In the data below, count how many lines contain "einfach" and give that number by itself.
=====
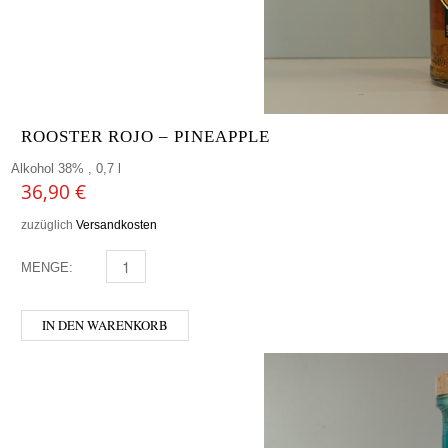
ROOSTER ROJO – PINEAPPLE
Alkohol 38% , 0,7 l
36,90
€
zuzüglich
Versandkosten
MENGE:
ROOSTER ROJO - PINEAPPLE MENGE
IN DEN WARENKORB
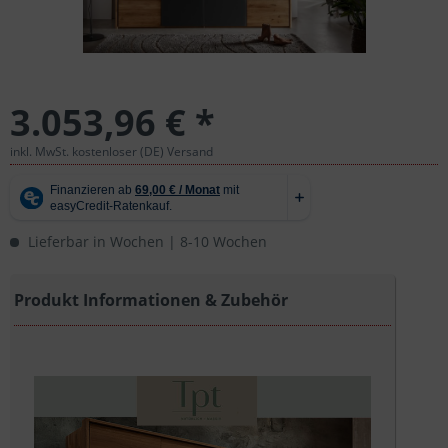
3.053,96 € *
inkl. MwSt. kostenloser (DE) Versand
Lieferbar in Wochen | 8-10 Wochen
Produkt Informationen & Zubehör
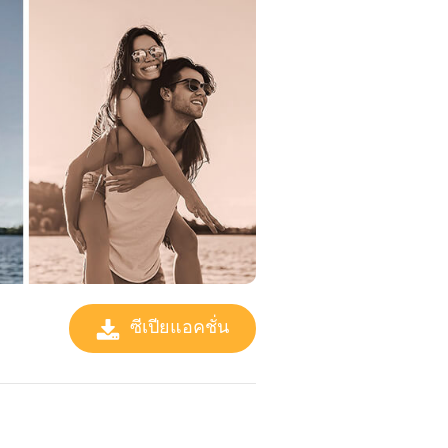
ซีเปียแอคชั่น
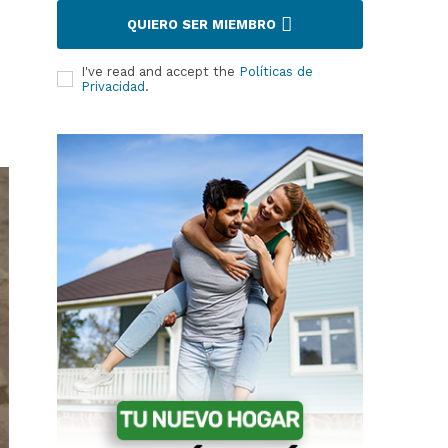
QUIERO SER MIEMBRO
I've read and accept the
Políticas de
Privacidad
.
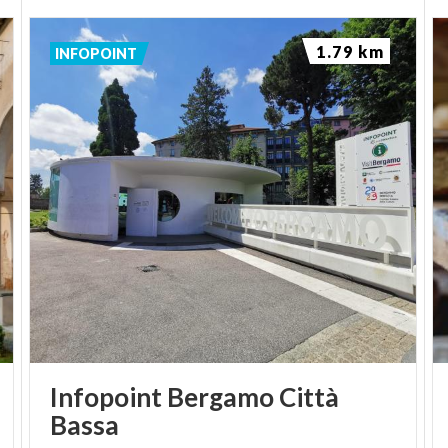
1.79 km
INFOPOINT
Infopoint Bergamo Città
Bassa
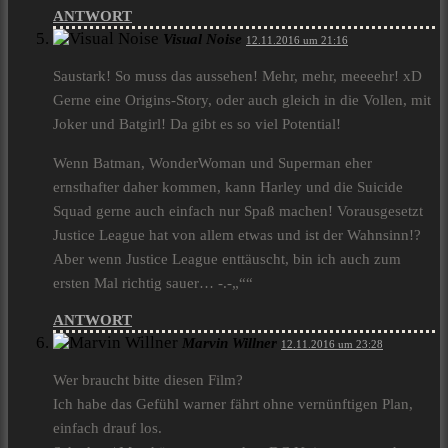
ANTWORT
Visual Noise
12.11.2016 um 21:16
Saustark! So muss das aussehen! Mehr, mehr, meeeehr! xD
Gerne eine Origins-Story, oder auch gleich in die Vollen, mit
Joker und Batgirl! Da gibt es so viel Potential!
Wenn Batman, WonderWoman und Superman eher
ernsthafter daher kommen, kann Harley und die Suicide
Squad gerne auch einfach nur Spaß machen! Vorausgesetzt
Justice League hat von allem etwas und ist der Wahnsinn!?
Aber wenn Justice League enttäuscht, bin ich auch zum
ersten Mal richtig sauer… -.-„““
ANTWORT
Marvin Willner
12.11.2016 um 23:28
Wer braucht bitte diesen Film?
Ich habe das Gefühl warner fährt ohne vernünftigen Plan,
einfach drauf los.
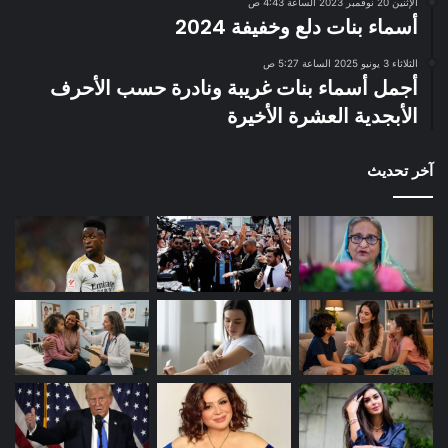
الإثنين 20 نوفمبر 2023 الساعة 4:43 ص
أسماء بنات دلع وخفيفة 2024
الثلاثاء 3 يونيو 2025 الساعة 5:27 ص
أجمل أسماء بنات غريبة ونادرة حسب الأحرف
الأبجدية العشرة الأخيرة
آخر تحديث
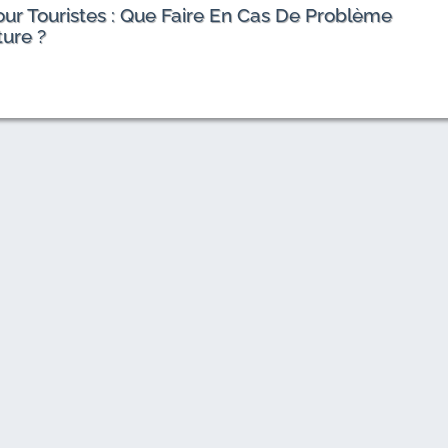
ur Touristes : Que Faire En Cas De Problème
ture ?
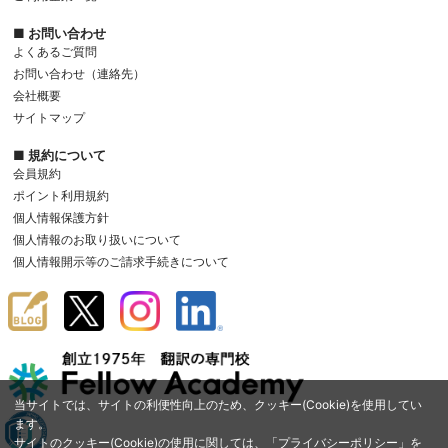
■ お問い合わせ
よくあるご質問
お問い合わせ（連絡先）
会社概要
サイトマップ
■ 規約について
会員規約
ポイント利用規約
個人情報保護方針
個人情報のお取り扱いについて
個人情報開示等のご請求手続きについて
当サイトでは、サイトの利便性向上のため、クッキー(Cookie)を使用してい
ます。
サイトのクッキー(Cookie)の使用に関しては、「
プライバシーポリシー
」を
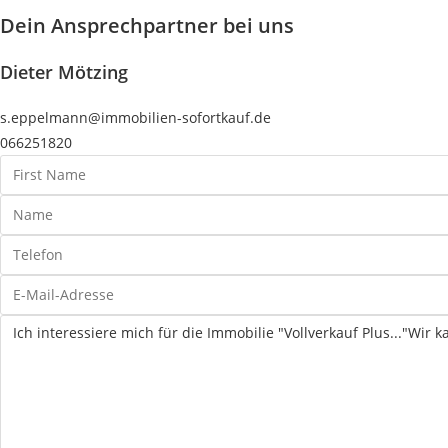
Dein Ansprechpartner bei uns
Dieter Mötzing
s.eppelmann@immobilien-sofortkauf.de
066251820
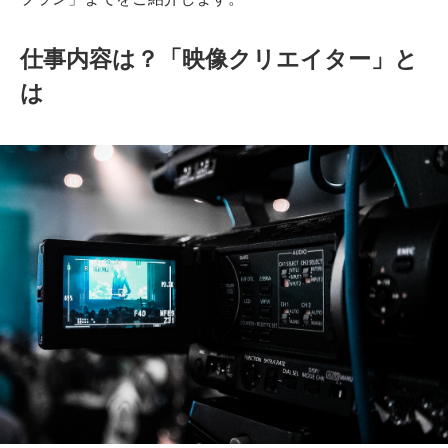
仕事内容は？「映像クリエイター」と
は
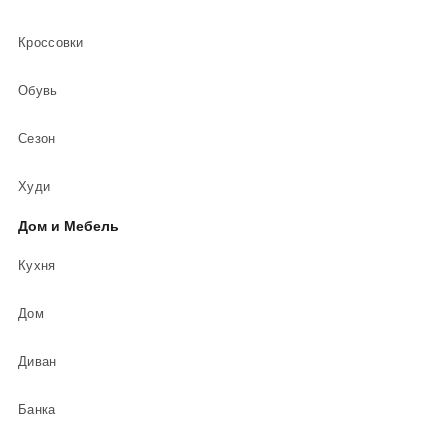
Кроссовки
Обувь
Сезон
Худи
Дом и Мебель
Кухня
Дом
Диван
Банка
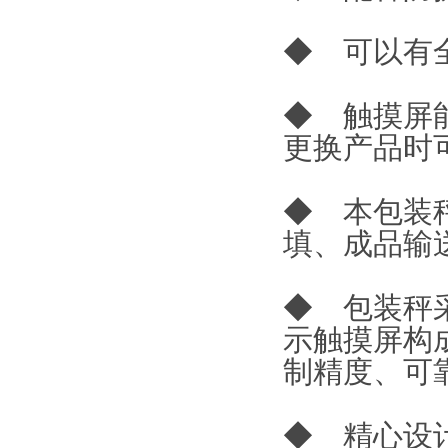
◆ 可以有
◆ 触摸屏
更换产品时
◆ 本包装
填、成品输
◆ 包装秤
示触摸屏构
制精度、可
◆ 精心设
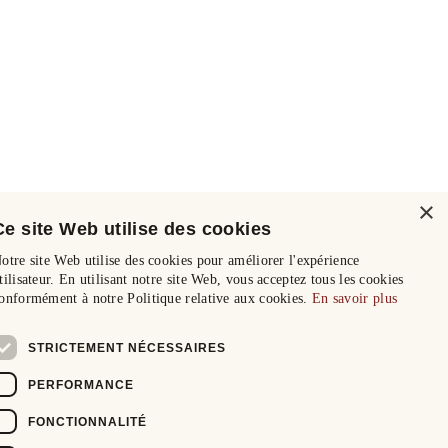
×
Ce site Web utilise des cookies
otre site Web utilise des cookies pour améliorer l'expérience
tilisateur. En utilisant notre site Web, vous acceptez tous les cookies
onformément à notre Politique relative aux cookies.
En savoir plus
STRICTEMENT NÉCESSAIRES
PERFORMANCE
FONCTIONNALITÉ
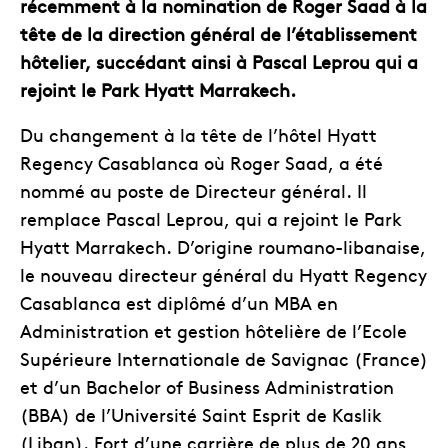
récemment à la nomination de Roger Saad à la
tête de la direction général de l’établissement
hôtelier, succédant ainsi à Pascal Leprou qui a
rejoint le Park Hyatt Marrakech.
Du changement à la tête de l’hôtel Hyatt
Regency Casablanca où Roger Saad, a été
nommé au poste de Directeur général. Il
remplace Pascal Leprou, qui a rejoint le Park
Hyatt Marrakech. D’origine roumano-libanaise,
le nouveau directeur général du Hyatt Regency
Casablanca est diplômé d’un MBA en
Administration et gestion hôtelière de l’Ecole
Supérieure Internationale de Savignac (France)
et d’un Bachelor of Business Administration
(BBA) de l’Université Saint Esprit de Kaslik
(Liban). Fort d’une carrière de plus de 20 ans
=====
Response to this exercise -> 2